I find that dating tends to attract all manner of individuals who, ironically, actually don’t want to “date” at all: they are attempting to fulfill some unmet need. In this instance that “unmet need” is literally a “fantasy” of sorts: a father figure that can “put them in their place.” Part of becoming an adult, which is required to successfully date and have a fulfilling relationship built on trust and mutual respect (i.e. an alliance), is learning how to deal with your own issues (whatever they may be). Yes, there are times we all struggle, but you have to ultimately want to deal with your own issues (and not look to others to give you what you need to give yourself). The harsh reality is that if you didn’t get the parental figure you needed, then you must become that parental figure. All these “masculine era” types exclaiming how much they want a “real man” and to be “put in their place” simply don’t understand that this “father figure” needs to come from themselves. You need to put yourself in your own place, that is actually your job.

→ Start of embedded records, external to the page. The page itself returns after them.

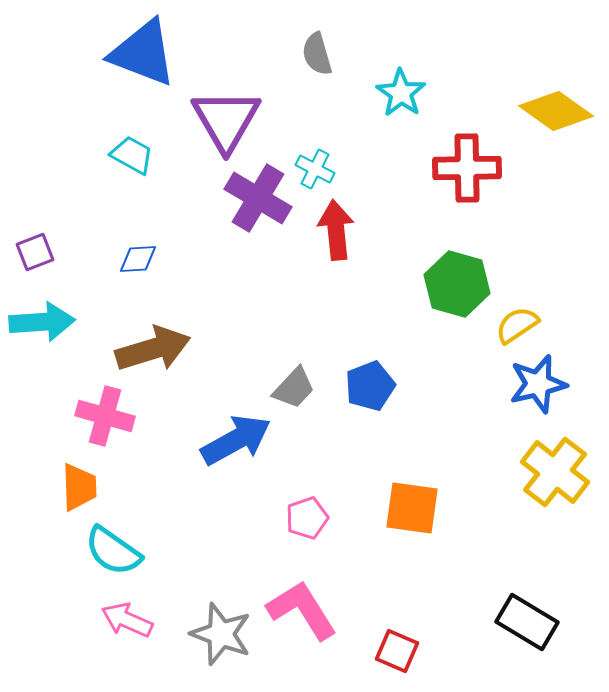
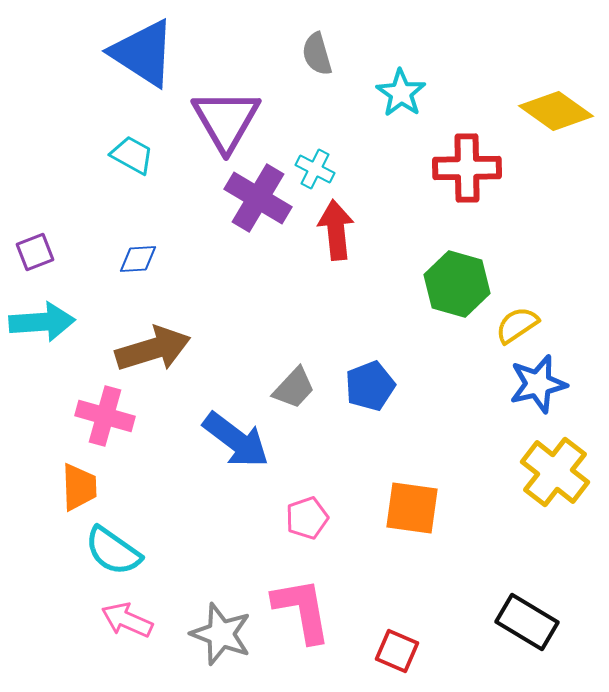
blue triangle: rotated 12 degrees clockwise
blue arrow: rotated 66 degrees clockwise
pink L-shape: rotated 22 degrees clockwise
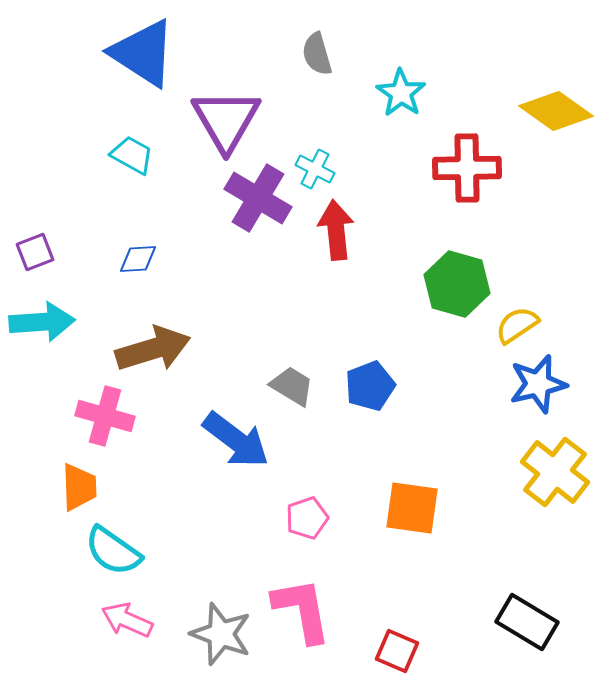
gray trapezoid: moved 2 px left, 2 px up; rotated 102 degrees counterclockwise
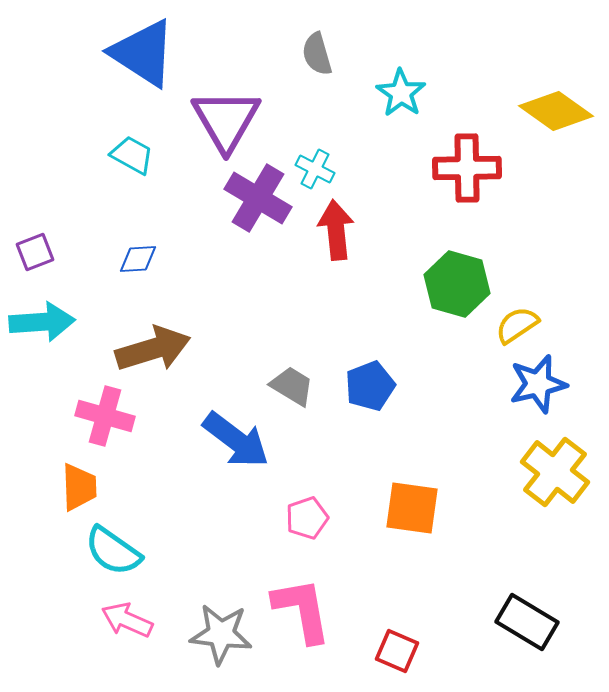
gray star: rotated 14 degrees counterclockwise
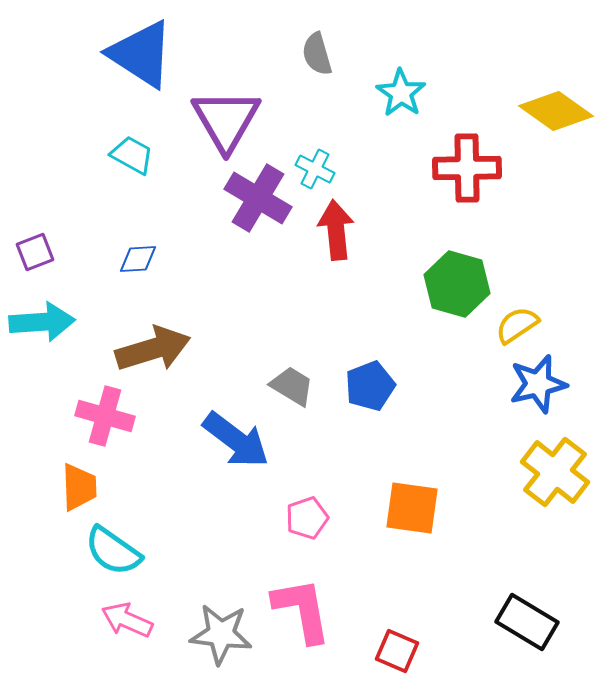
blue triangle: moved 2 px left, 1 px down
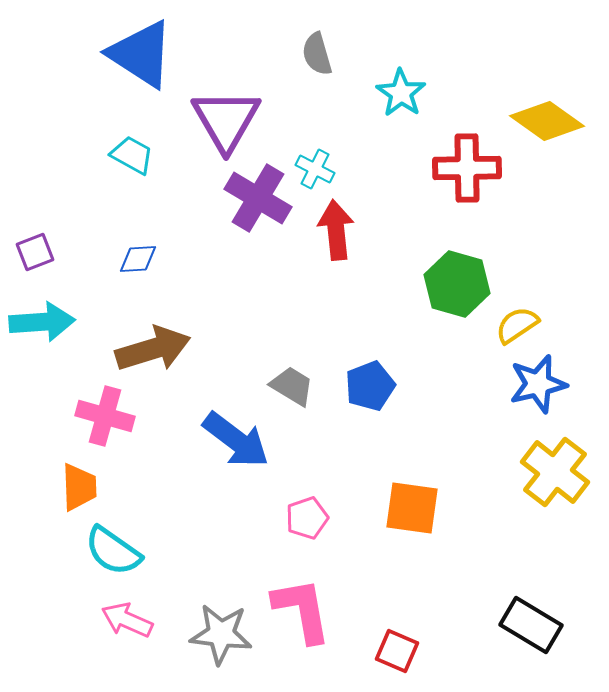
yellow diamond: moved 9 px left, 10 px down
black rectangle: moved 4 px right, 3 px down
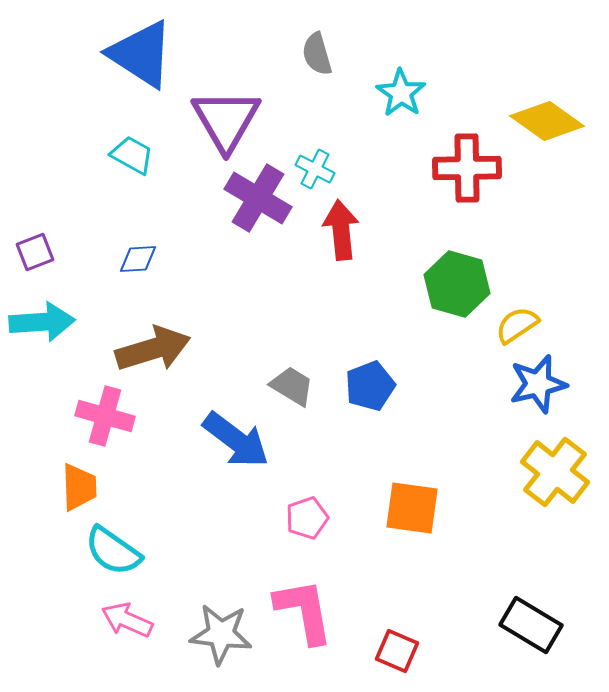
red arrow: moved 5 px right
pink L-shape: moved 2 px right, 1 px down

In reality, I don’t expect that it is probable that these “masculine era” types will ever learn how to “handle” themselves. They won’t find what they truly need (including seeking out professional help), and will instead continue this toxic cycle where they don’t ever really get what they need. And they will continue to be drained, and looking for anyone that they can “feed on.” And yes, I mean “feed” because they are ultimately cannibals: other people are their food. In this case their food is that “real man” that they want to feed on. Ultimately anyone who comes across this type must completely disengage and keep a wide berth, because they are simply too lost to be anything other than your enemy. Avoid them at all costs, or they will drain you and now you will be worse off. Always remember:

The drowning man will push you down to raise themselves up.